Dieses Gemälde gehört zu einer Serie von Porträts geistig gestörter Menschen. Ihr fahles Gesicht wird durch ihre vorgewölbten, blutunterlaufenen Augen noch betont. Ihr Blick ist abschweifend und auf einen Punkt aus… Der Mund ist zu einem grausamen Grinsen verzerrt. Dieses Kunstwerk war für seine Zeit sehr fortschrittlich. Im 19. Jahrhundert waren Wahnsinn und Demenz in der Tat ein schändliches Laster, das versteckt wurde. Psychisch gestörte Menschen wurden abgelehnt und in Anstalten eingesperrt, die eher Gefängnissen als medizinischen Einrichtungen glichen. Gericault hat dieses Thema mit Hilfe von zwei Ärzten bearbeitet. Es gibt über den grafischen Aspekt hinaus eine echte wissenschaftliche Forschung zu diesem Thema. Es gibt kein Werturteil über diese Frau. Sie ist sehr realistisch gemalt, nichts wird hervorgehoben oder verborgen, was die Sicht des Betrachters beeinflussen könnte.
Egon Schiele

Egon Schiele, österreichischer Maler der Sezessionsbewegung zu Beginn des 20. Jahrhunderts, ist bekannt für seine verstörenden Gemälde von morbider Sexualität. Er schuf auch eine große Anzahl von Selbstporträts, die seine tiefsten Neurosen zum Ausdruck bringen. Er interessierte sich besonders für Geisteskrankheiten und besuchte psychiatrische Kliniken, um Kranke zu skizzieren.

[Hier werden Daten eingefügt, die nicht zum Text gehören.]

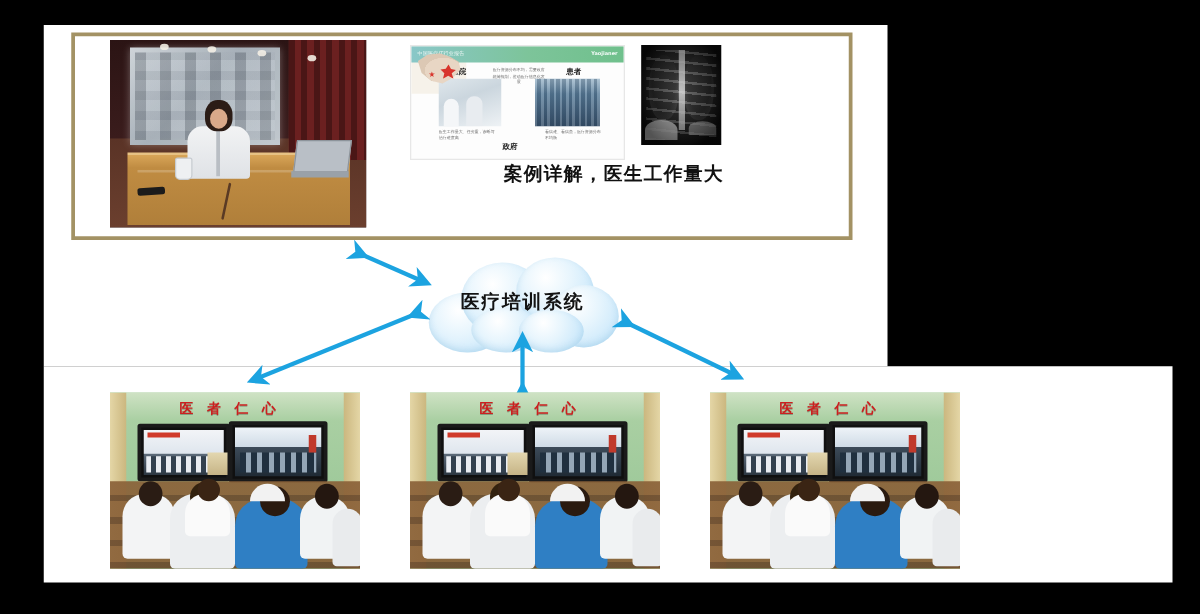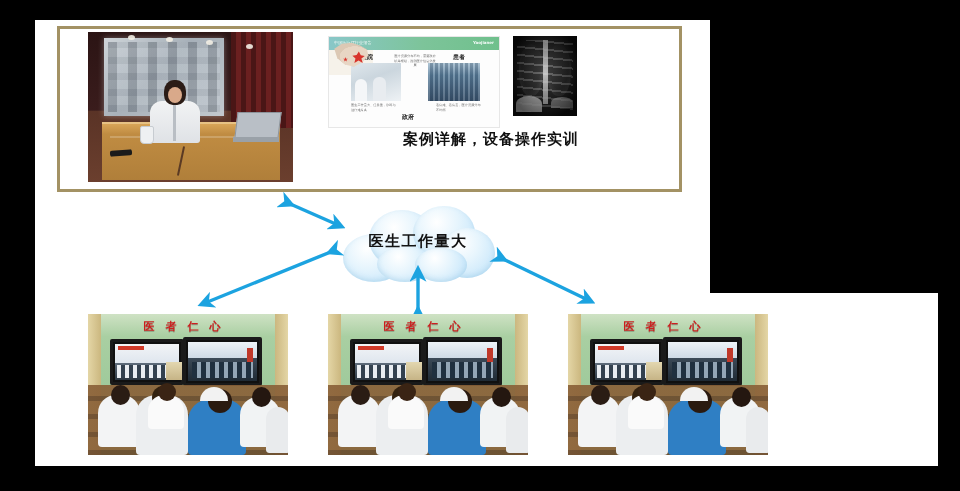"案例详解，设备操作实训" div.caption { text: 设备操作实训 -> 医生工作量大 }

Fasziniert von körperlichen Deformationen, findet er in dieser kranken Welt Inspiration für seine verstörten und beunruhigenden Werke.

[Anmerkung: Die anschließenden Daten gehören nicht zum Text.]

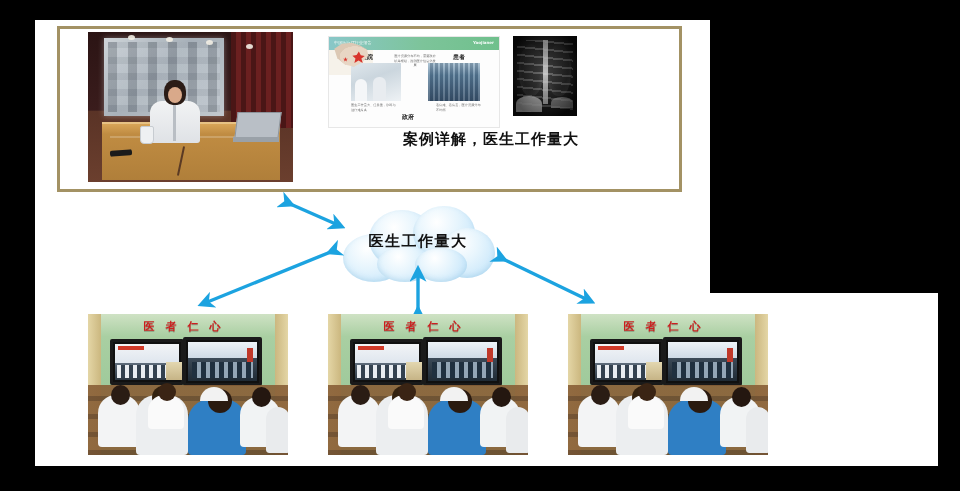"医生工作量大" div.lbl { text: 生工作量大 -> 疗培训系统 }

Das Selbstporträt im Wams mit erhobenem rechten Ellbogen fällt durch die Härte des Pinselstrichs des Malers auf. Eine der dominierenden Farben ist ein bräunliches Dunkelrot, eine ziemlich aggressive und morbide Farbe. Wir können auch ein starkes Schielen in den Augen feststellen, das den Wahnsinn in diesem Kunstwerk unterstreicht. Der unsichere Gesichtsausdruck, die kaputte Körperform und die Deformationen, die Farben… All diese Elemente lösen beim Betrachter sehr beunruhigende Gefühle aus. Schiele versucht, eine Persönlichkeitsstörung, eine Geisteskrankheit durch körperliche Verzerrung darzustellen. Durch seine Selbstporträts gelingt es dem Künstler, eine Introspektion und eine Selbstanalyse des Geistes und seiner Gefühle zu erreichen.

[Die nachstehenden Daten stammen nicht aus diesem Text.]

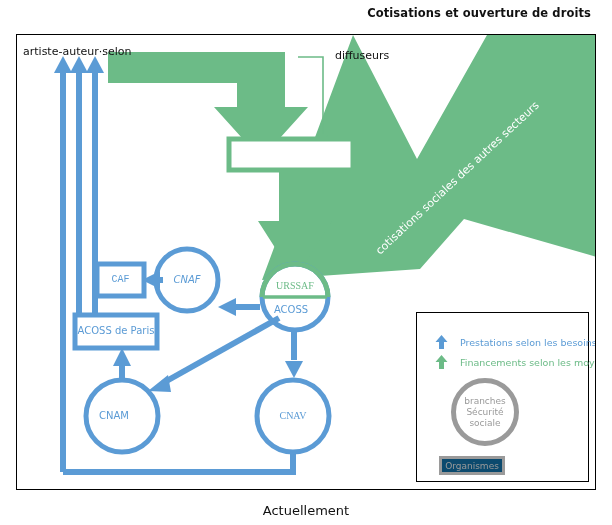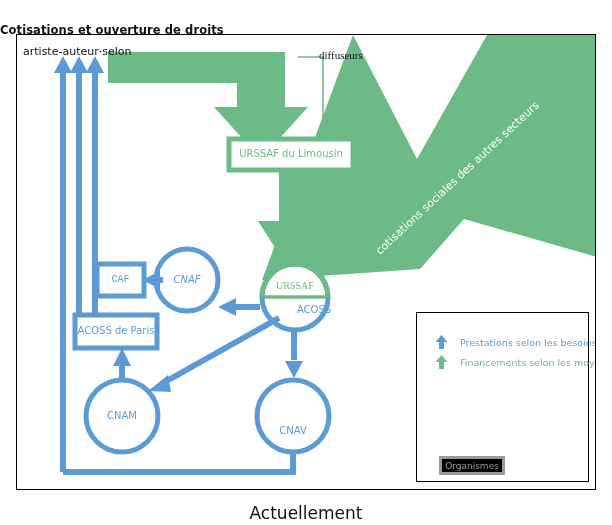"Cotisations et ouverture de droits" #title { text-align: left -> right; top: 23px -> 6px }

Die Verrücktheit in der Malerei ist ein Zeugnis für die soziale Stellung des Wahnsinnigen in der Gesellschaft, aber auch eine Möglichkeit für den Künstler, seine eigene Neurose zu studieren. Im Laufe der Jahrhunderte hat sich die Situation der Geisteskranken verbessert. So wird im 16. Jahrhundert in La Nef des Fous der Geisteskranke als Außenseiter dargestellt, der abgelehnt und benutzt wird, um die Übel der Gesellschaft anzuprangern. Dreihundert Jahre später, mit dem Werk von Gericault, wird eine realistischere Vision des Patienten gezeigt. Der Wahnsinn wird weniger ausgegrenzt und mehr akzeptiert. Diese Entwicklung ist auf die humanistischen Ideen des 17. Jahrhunderts zurückzuführen. Zu Beginn des 20. Jahrhunderts schließlich beweist uns Egon Schiele, dass die ‚Verrücktheit‘ vom Menschen zugelassen werden können und sogar Teil seiner Persönlichkeit sind. Die Geburt der Psychoanalyse ermöglicht diese fortschrittliche Philosophie.